I tried to use ProphetNet with Seq2SeqTrainer, but it failed.
The error message tell me: This is because the collator I implemented uses prepare_seq2seq_batch() in _encode(), but prepare_seq2seq_batch() is not implemented for ProphetNet Tokenizer.
Is there any reason ProphetNet cannot have prepare_seq2seq_batch() in its tokenizer?
My understanding may be insufficient, but it seems that a function that assigns special tokens in a unique way is implemented for the tokenizer. Is that the cause?
If it is implemented like other Seq2SeqLM, will ProphetNet’s original performance not be exhibited?

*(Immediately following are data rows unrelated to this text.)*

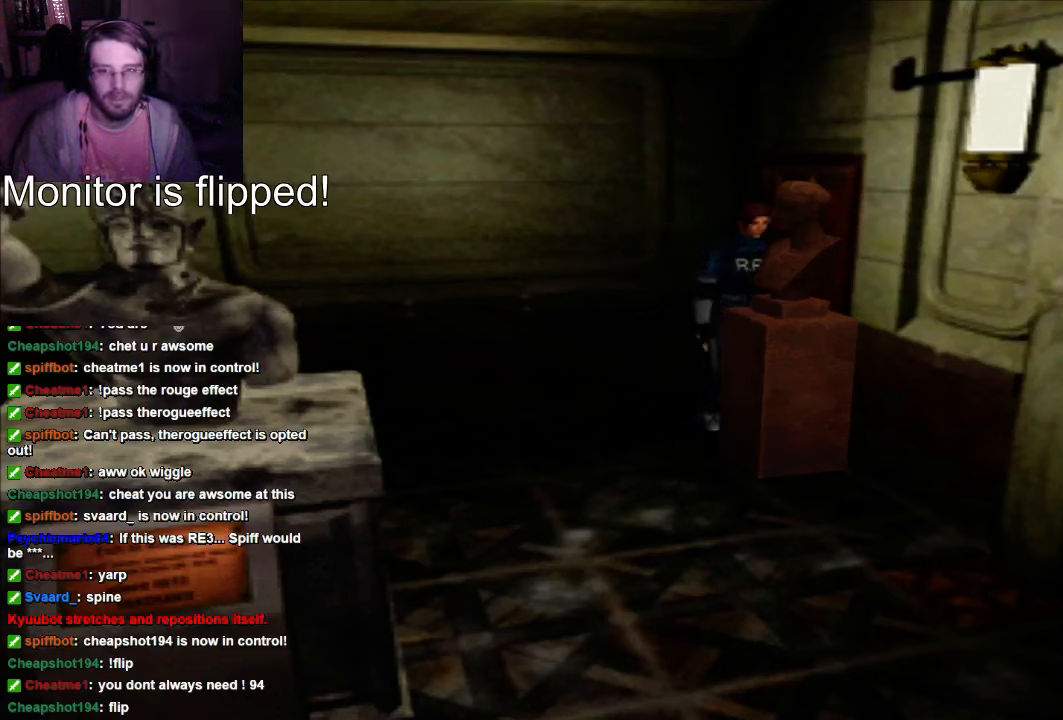
{"buttons": ["DPAD_UP"], "left_stick": "center", "right_stick": "center", "events": [[200, "DPAD_RIGHT", "up"]]}
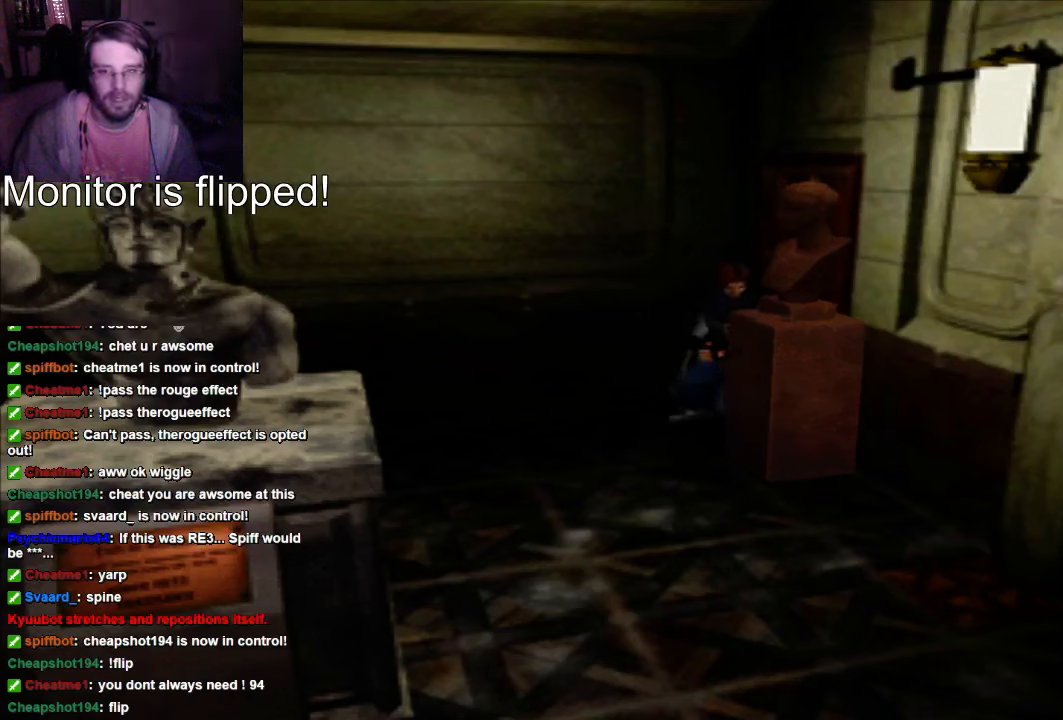
{"buttons": ["DPAD_UP"], "left_stick": "center", "right_stick": "center", "events": []}
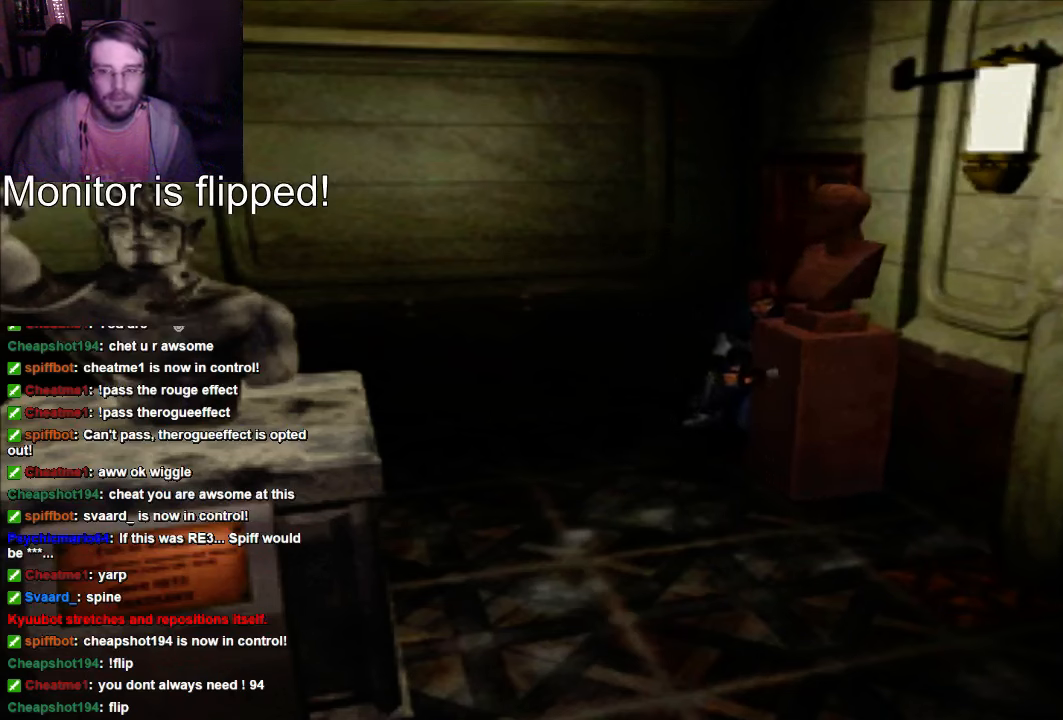
{"buttons": ["DPAD_UP"], "left_stick": "center", "right_stick": "center", "events": []}
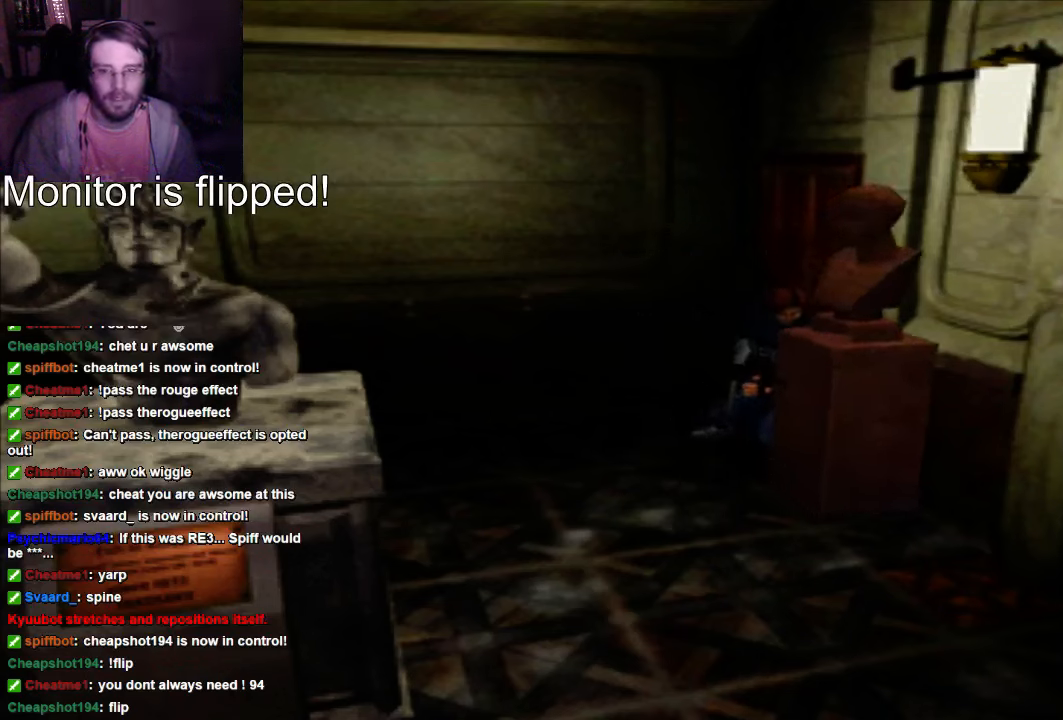
{"buttons": ["DPAD_UP"], "left_stick": "center", "right_stick": "center", "events": []}
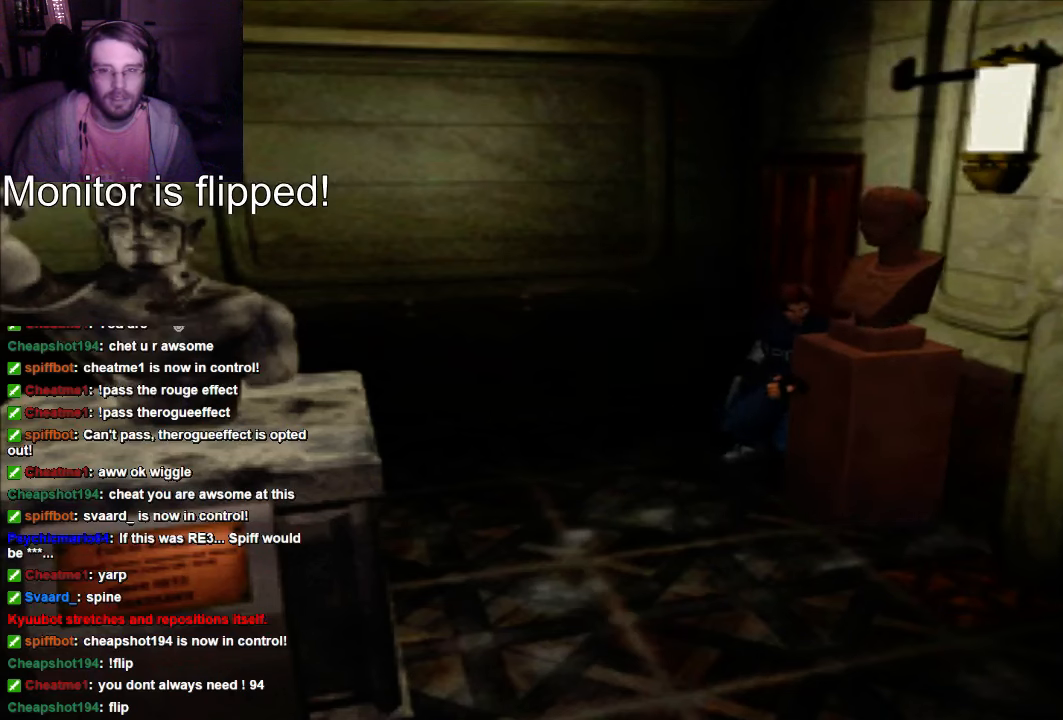
{"buttons": ["DPAD_UP"], "left_stick": "center", "right_stick": "center", "events": []}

I’m now trying to implement the method, and it seems my implementation works on CPU.
(I had to set --max_source_length to a small value for avoiding index out of range error.)
I saw that the code occurred errors (CUDA error, not reproducible…) on GPU, but it sometimes worked without error. I think I should check the reason.
I’m sorry but I haven’t tried it on TPU.
I think now I understood what has caused the problem. ProphetNetConfig has max_position_embeddings=512 as a parameter,
but the default --max_source_length of finetune_trainer.py is 1024.
It was natural that an error would occur unless the value was at least “less than 512”.
(Maybe more precisely, I also have to consider the input will be added special tokens, right?)
On GPU, I could run the script as below without CUDA error.
("max_source_length=500 & per_device_train_batch_size=8 (default batch size)” seemed to need too large memory size to run on the GPU I could use on Colab.)
Thank you for your kind comment! I’d love to make a PR to push my changes to the library.
I now understood that the special tokens will be included in the max_source_length.
After adding some fixes (such as max_source_length setting and removing comments for myself), I’d like to make the PR in this week.
Hi @patrickvonplaten,
Thank you for your comment! I’m glad to be of a little help.
I’ve checked the review comment, and as I responded there, I’m going to try to work on the fine-tuning experiment.